**** Data for this task ****

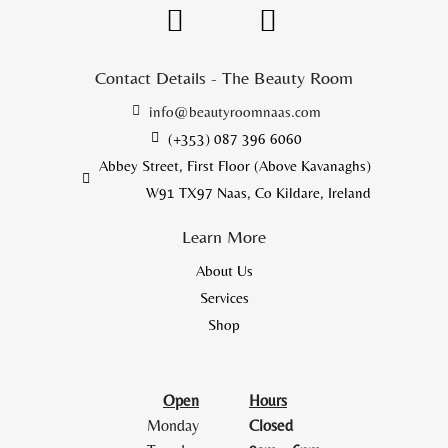
Contact Details - The Beauty Room
info@beautyroomnaas.com
(+353) 087 396 6060
Abbey Street, First Floor (Above Kavanaghs)
W91 TX97 Naas, Co Kildare, Ireland
Learn More
About Us
Services
Shop
Open
Hours
Monday
Closed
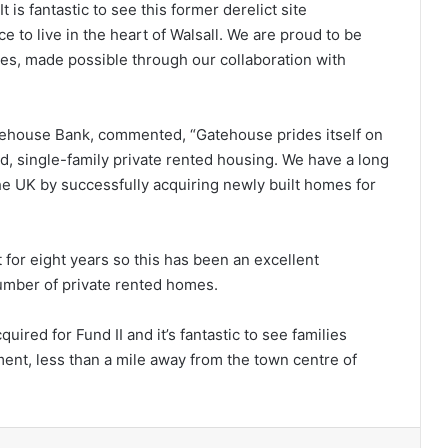
t is fantastic to see this former derelict site
e to live in the heart of Walsall. We are proud to be
es, made possible through our collaboration with
atehouse Bank, commented, “Gatehouse prides itself on
ed, single-family private rented housing. We have a long
he UK by successfully acquiring newly built homes for
for eight years so this has been an excellent
number of private rented homes.
quired for Fund II and it’s fantastic to see families
ent, less than a mile away from the town centre of
lr
Pinterest
Reddit
VKontakte
Share via Email
Print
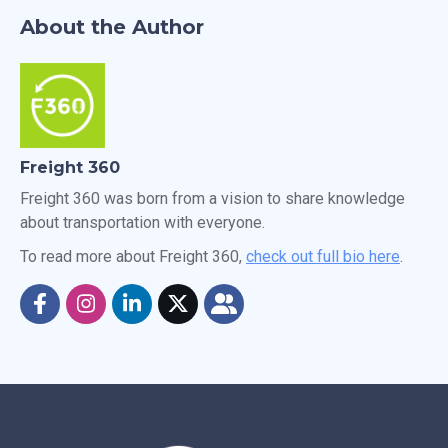
About the Author
Freight 360
Freight 360 was born from a vision to share knowledge
about transportation with everyone.
To read more about Freight 360,
check out full bio here
.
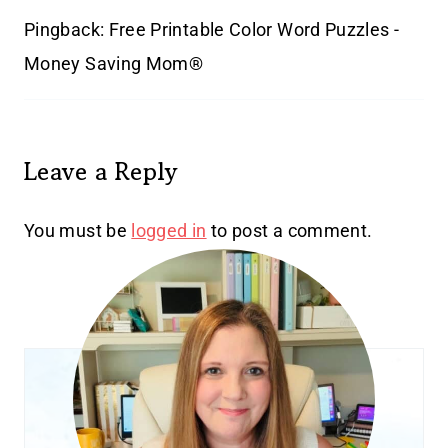
Pingback: Free Printable Color Word Puzzles -
Money Saving Mom®
Leave a Reply
You must be
logged in
to post a comment.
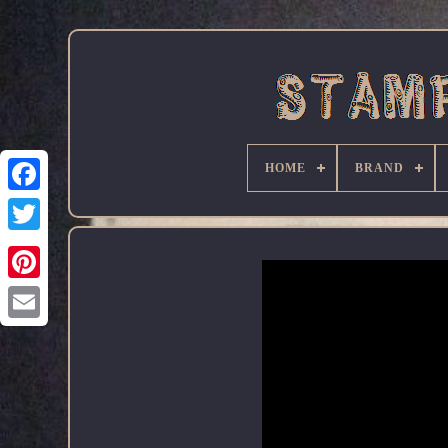
HOME
BRAND
Facebook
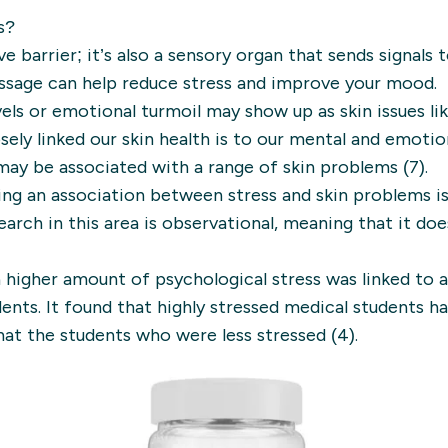
s?
ve barrier; it’s also a sensory organ that sends signals 
ssage can help reduce stress and improve your mood.
evels or emotional turmoil may show up as skin issues li
osely linked our skin health is to our mental and emotio
may be associated with a range of skin problems (7).
ng an association between stress and skin problems i
earch in this area is observational, meaning that it do
 higher amount of psychological stress was linked to 
dents. It found that highly stressed medical students 
that the students who were less stressed (4).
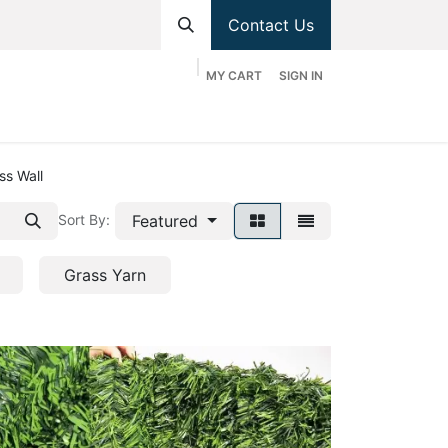
Contact Us
MY CART
SIGN IN
hop
Divisions
Appointment
Contact us
ss Wall
Featured
Sort By:
Grass Yarn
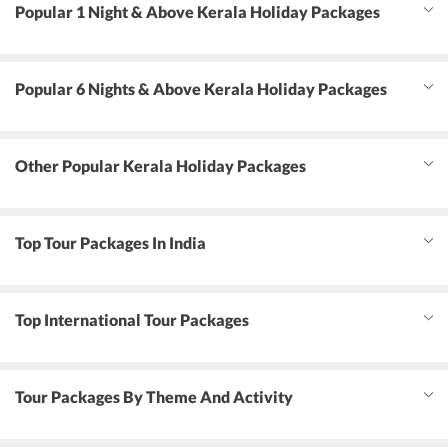
Popular 1 Night & Above Kerala Holiday Packages
Popular 6 Nights & Above Kerala Holiday Packages
Other Popular Kerala Holiday Packages
Top Tour Packages In India
Top International Tour Packages
Tour Packages By Theme And Activity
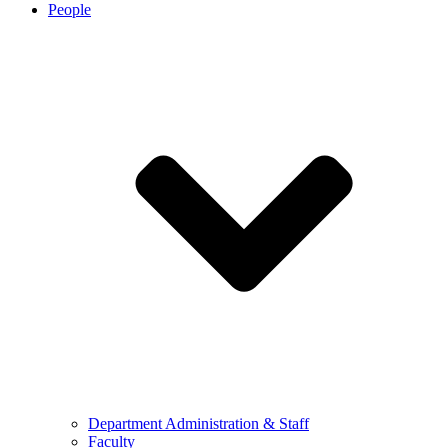
People
Department Administration & Staff
Faculty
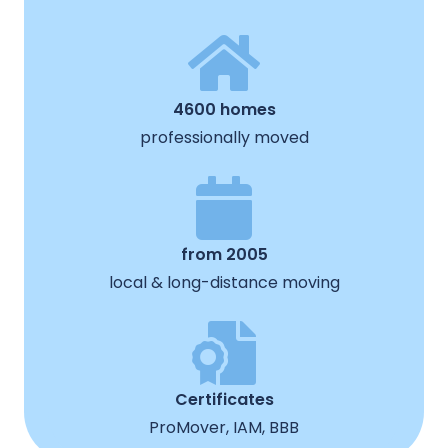
4600 homes
professionally moved
from 2005
local & long-distance moving
Certificates
ProMover, IAM, BBB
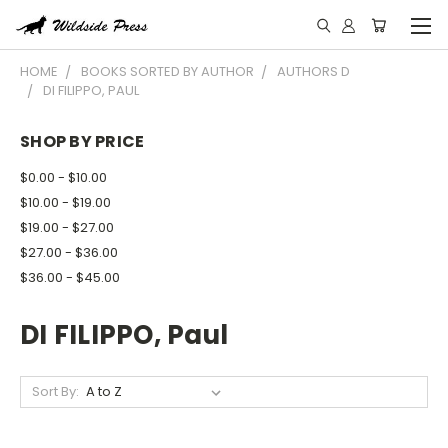
HOME
BOOKS SORTED BY AUTHOR
AUTHORS D
DI FILIPPO, PAUL
SHOP BY PRICE
$0.00 - $10.00
$10.00 - $19.00
$19.00 - $27.00
$27.00 - $36.00
$36.00 - $45.00
DI FILIPPO, Paul
Sort By:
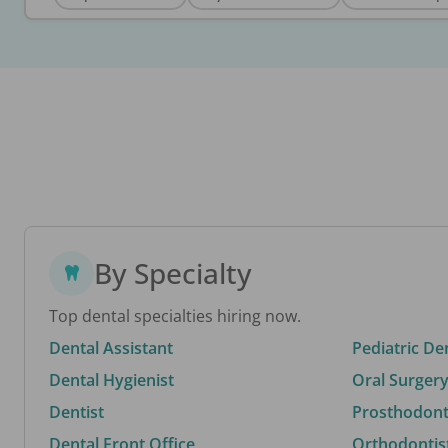
By Specialty
Top dental specialties hiring now.
Dental Assistant
Pediatric De
Dental Hygienist
Oral Surgery
Dentist
Prosthodonti
Dental Front Office
Orthodontis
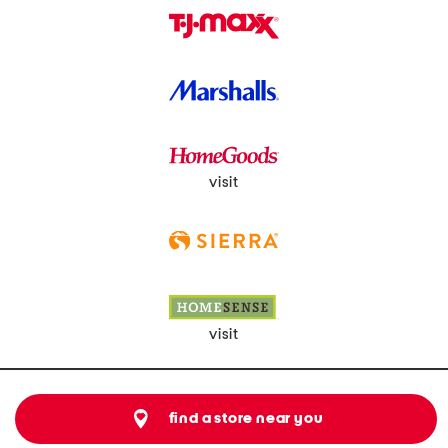
visit
visit
find a store near you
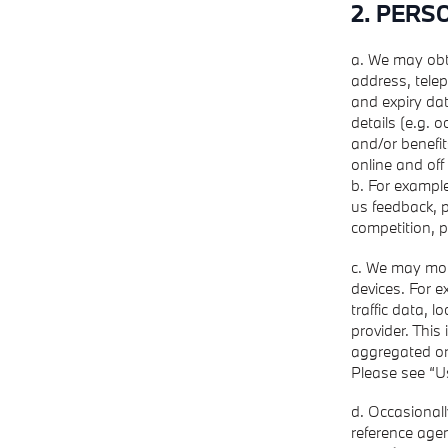
2. PERS
a. We may obt
address, telep
and expiry dat
details (e.g. 
and/or benefit
online and off 
b. For example
us feedback, p
competition, 
c. We may moni
devices. For 
traffic data, 
provider. This
aggregated or 
Please see “U
d. Occasional
reference agen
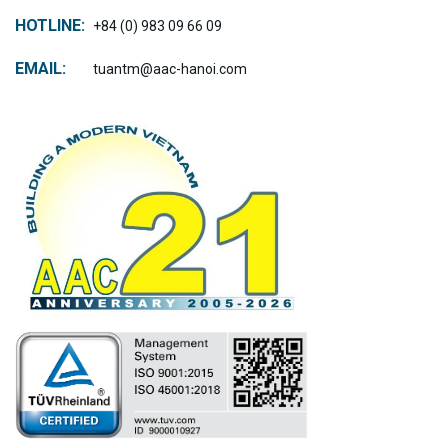
HOTLINE:
+84 (0) 983 09 66 09
EMAIL:
tuantm@aac-hanoi.com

****

§ **Exercise instructions**
Pick out and copy the lines of the material that include the word "linked".

§ **Your solution**
osely linked our skin health is to our mental and emotio
 higher amount of psychological stress was linked to 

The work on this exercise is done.